▶ [INFORMATION PROVIDED]:
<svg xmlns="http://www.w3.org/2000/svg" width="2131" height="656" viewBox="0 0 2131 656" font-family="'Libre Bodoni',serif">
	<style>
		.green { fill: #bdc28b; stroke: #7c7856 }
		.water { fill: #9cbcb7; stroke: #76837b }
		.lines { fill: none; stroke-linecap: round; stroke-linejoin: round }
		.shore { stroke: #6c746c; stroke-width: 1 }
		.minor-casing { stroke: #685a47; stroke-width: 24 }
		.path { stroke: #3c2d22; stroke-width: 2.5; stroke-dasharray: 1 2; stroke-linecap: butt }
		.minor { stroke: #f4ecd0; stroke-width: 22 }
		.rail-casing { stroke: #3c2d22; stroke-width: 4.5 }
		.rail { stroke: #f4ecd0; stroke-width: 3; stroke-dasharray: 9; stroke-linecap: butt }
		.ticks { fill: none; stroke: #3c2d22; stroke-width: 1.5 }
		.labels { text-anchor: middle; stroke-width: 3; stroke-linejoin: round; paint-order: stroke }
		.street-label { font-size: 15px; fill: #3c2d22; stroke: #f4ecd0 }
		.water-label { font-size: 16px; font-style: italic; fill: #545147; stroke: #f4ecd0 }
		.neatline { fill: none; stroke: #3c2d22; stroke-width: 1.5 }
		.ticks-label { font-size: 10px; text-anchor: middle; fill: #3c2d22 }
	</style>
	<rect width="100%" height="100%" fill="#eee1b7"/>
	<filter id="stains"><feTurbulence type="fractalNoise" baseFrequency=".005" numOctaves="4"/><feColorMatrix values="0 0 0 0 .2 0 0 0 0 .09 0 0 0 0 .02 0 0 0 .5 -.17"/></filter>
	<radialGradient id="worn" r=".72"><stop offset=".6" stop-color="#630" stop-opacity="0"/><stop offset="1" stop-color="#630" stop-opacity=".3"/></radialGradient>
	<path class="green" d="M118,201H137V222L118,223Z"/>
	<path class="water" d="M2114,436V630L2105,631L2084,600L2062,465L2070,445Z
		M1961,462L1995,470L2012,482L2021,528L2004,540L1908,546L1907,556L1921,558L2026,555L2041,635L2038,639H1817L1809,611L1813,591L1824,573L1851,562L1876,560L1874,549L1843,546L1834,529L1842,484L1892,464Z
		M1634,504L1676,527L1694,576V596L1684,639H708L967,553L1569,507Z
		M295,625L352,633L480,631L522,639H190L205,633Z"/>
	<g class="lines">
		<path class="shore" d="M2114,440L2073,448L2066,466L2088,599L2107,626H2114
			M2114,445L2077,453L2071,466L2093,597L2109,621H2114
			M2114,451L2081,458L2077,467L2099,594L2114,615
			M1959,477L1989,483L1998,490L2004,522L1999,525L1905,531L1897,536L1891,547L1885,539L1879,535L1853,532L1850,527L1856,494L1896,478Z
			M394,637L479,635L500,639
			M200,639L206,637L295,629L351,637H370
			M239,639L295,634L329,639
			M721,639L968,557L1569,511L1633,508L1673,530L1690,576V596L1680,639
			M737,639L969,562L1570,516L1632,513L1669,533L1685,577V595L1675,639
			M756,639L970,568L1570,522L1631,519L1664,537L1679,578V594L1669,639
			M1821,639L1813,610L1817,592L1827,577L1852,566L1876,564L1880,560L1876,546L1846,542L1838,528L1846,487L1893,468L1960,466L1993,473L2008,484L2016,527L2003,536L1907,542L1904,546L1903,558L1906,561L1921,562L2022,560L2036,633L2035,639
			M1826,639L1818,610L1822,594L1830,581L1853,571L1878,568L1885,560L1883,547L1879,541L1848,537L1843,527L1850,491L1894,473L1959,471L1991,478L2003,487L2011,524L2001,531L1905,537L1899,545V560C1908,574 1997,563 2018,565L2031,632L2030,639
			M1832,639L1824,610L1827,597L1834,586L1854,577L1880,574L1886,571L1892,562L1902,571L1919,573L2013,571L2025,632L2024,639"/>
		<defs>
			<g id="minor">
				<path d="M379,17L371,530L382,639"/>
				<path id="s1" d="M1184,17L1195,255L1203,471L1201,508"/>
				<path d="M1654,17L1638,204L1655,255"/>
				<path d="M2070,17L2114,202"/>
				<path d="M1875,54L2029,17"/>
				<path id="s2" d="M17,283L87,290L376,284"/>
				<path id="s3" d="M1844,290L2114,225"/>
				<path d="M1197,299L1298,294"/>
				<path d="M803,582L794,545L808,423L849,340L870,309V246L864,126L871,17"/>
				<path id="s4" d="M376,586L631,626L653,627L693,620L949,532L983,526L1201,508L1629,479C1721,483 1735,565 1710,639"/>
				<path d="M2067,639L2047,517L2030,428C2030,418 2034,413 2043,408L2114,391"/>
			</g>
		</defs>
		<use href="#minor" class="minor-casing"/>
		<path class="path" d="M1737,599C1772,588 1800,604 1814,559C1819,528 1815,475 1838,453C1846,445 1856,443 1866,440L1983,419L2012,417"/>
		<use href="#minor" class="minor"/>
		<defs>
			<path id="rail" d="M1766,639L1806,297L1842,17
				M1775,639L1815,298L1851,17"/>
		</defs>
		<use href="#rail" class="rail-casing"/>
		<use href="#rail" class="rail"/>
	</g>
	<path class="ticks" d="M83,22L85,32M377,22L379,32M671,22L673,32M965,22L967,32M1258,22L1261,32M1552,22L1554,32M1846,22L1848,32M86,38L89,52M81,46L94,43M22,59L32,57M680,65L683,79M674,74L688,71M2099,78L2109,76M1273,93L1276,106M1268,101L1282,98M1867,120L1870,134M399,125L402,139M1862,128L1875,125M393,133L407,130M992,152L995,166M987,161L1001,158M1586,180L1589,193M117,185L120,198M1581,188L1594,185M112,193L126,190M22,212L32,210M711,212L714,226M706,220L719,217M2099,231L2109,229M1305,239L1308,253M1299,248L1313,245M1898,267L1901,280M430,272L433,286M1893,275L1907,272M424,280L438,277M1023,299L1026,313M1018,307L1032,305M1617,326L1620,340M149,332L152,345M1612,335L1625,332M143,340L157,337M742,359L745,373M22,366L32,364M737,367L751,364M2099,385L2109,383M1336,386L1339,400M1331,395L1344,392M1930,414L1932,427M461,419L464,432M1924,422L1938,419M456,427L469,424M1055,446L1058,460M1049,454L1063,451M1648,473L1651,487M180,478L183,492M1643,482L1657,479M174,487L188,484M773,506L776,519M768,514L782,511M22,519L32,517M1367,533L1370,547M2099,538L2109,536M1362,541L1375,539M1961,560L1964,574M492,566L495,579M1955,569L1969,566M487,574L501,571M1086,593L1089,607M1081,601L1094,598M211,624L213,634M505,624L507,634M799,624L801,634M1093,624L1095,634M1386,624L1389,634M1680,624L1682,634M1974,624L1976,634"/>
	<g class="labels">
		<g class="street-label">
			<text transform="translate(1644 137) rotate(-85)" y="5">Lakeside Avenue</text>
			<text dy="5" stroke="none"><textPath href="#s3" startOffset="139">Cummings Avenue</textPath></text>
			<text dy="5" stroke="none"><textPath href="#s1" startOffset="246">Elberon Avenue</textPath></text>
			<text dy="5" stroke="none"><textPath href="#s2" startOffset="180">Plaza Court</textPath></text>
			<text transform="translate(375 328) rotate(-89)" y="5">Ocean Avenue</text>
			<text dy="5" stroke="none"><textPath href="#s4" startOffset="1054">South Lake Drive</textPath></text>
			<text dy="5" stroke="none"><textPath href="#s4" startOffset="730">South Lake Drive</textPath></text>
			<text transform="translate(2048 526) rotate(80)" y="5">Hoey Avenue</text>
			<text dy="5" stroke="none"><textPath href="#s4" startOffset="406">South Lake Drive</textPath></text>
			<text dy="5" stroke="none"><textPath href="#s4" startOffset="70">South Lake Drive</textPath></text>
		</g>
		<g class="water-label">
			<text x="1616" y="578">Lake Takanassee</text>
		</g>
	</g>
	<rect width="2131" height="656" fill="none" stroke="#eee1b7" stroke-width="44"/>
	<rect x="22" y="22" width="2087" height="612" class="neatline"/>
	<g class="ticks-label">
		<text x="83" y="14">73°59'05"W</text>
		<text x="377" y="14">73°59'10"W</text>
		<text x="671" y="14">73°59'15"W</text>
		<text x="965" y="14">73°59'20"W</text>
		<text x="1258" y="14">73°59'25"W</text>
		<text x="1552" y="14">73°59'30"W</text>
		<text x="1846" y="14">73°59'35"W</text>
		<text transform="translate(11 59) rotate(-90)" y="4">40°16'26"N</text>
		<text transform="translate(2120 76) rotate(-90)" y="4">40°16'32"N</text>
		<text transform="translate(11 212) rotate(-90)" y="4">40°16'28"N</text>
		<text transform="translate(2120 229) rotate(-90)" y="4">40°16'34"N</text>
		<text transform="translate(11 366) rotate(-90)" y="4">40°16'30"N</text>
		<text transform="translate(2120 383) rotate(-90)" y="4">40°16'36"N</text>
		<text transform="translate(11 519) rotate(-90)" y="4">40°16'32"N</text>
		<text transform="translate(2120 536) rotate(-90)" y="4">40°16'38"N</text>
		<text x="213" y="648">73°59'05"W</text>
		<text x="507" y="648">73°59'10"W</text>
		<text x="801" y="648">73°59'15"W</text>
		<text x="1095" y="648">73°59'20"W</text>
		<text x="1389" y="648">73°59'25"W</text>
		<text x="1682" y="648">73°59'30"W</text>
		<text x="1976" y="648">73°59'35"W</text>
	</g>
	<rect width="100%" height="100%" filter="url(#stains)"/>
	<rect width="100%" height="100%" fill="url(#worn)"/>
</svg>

▶ [TASK PROMPT]:
Looking over the entries above, how many lines contain the string "worn"? State the number and nothing else.

▶ [TASK ANSWER]:
2